Wenn es um Pässe ins letzte Drittel geht, dann sieht das sogar ganz gut aus: Der FCSP hat bisher die drittmeisten Pässe ins letzte Drittel gespielt, die Erfolgsquote dabei ist auch ok. Und dann gewinnt man auch noch viele Bälle zurück im letzten Drittel. Der Nährboden für erfolgreiches Offensivspiel ist also vorhanden. Nur sind die Offensivaktionen im letzten Drittel massiv ausbaufähig. Zum Beispiel kamen bisher weniger als 20 Prozent der Flanken beim Mitspieler an (Platz 17) – das könnte ein Anzeiger dafür sein, dass die Boxbesetzung bei Flanken bisher nicht so optimal gewesen ist oder aber die Flanken selbst nicht. Die Rückkehr von Manos Saliakas wird da hoffentlich einiges verbessern. Auch im flachen Passspiel ist das bisher nicht ausreichend. Kein Team der Liga hat weniger oft den Mitspieler im gegnerischen Strafraum gefunden als der FC St. Pauli.

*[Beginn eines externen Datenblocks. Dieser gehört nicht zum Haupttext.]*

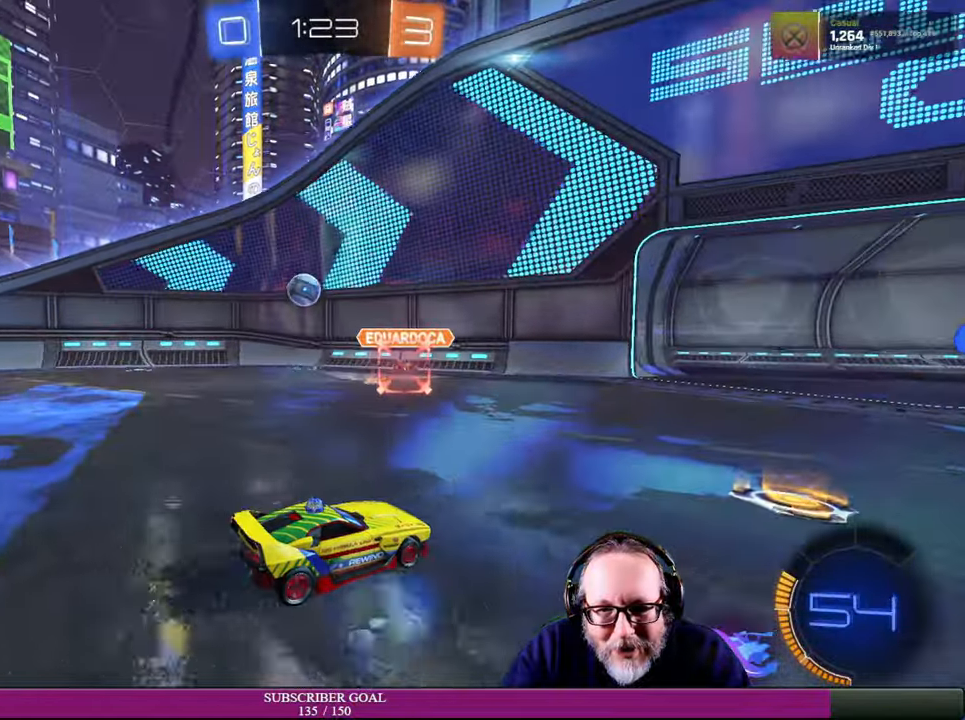
{"dt_ms": 500, "buttons": ["R2"], "left_stick": "center", "right_stick": "center", "events": [[50, "R2", "down"], [384, "left_stick", "center"]]}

Erfolgreich ins, aber zahnlos im letzten Drittel

Es fehlt also noch etwas beim FC St. Pauli, um in der Bundesliga wirklich richtig mithalten zu können. Das Team ist defensiv bisher stabil gewesen, spielt sich gut ins letzte Drittel hinein, aber dort fehlt es an Durchschlagskraft. Ob diese zunehmen kann, wenn Elias Saad und Dapo Afolayan von Beginn an mit auf dem Platz sind? Möglich. Das nicht zu probieren, wäre fahrlässig. Allerdings ging der taktische Plan im 3-5-2, zumindest auf dem Papier, gegen Heidenheim und Union auf.

Doch was nützt der theoretische taktische Vorteil, wenn er auf dem Platz nicht zielbringend umgesetzt werden kann? Die vielen Ungenauigkeiten und Ballverluste vor allem im letzten Drittel führen dazu, dass der FC St. Pauli bisher zu selten in Tornähe kam. Viel wird davon abhängen, wie gut sich Robert Wagner und Connor Metcalfe in dem neuen Spiel zurechtfinden. Bisher hatten beide Schwierigkeiten damit, für kreative Momente im Spiel zu sorgen. Diese würden dem Team von dieser Position aber enorm helfen. Leider ist der Kader auf dieser Position auch dünn besetzt (was erklärt, warum der FCSP unbedingt Josh Kemlein holen wollte), sodass man bei einem Ausfall oder Leistungstief kreativ werden muss (Treu oder Afolayan wären sicher mal interessant auf diesen Positionen) – oder man denkt eher in Richtung 3-4-3.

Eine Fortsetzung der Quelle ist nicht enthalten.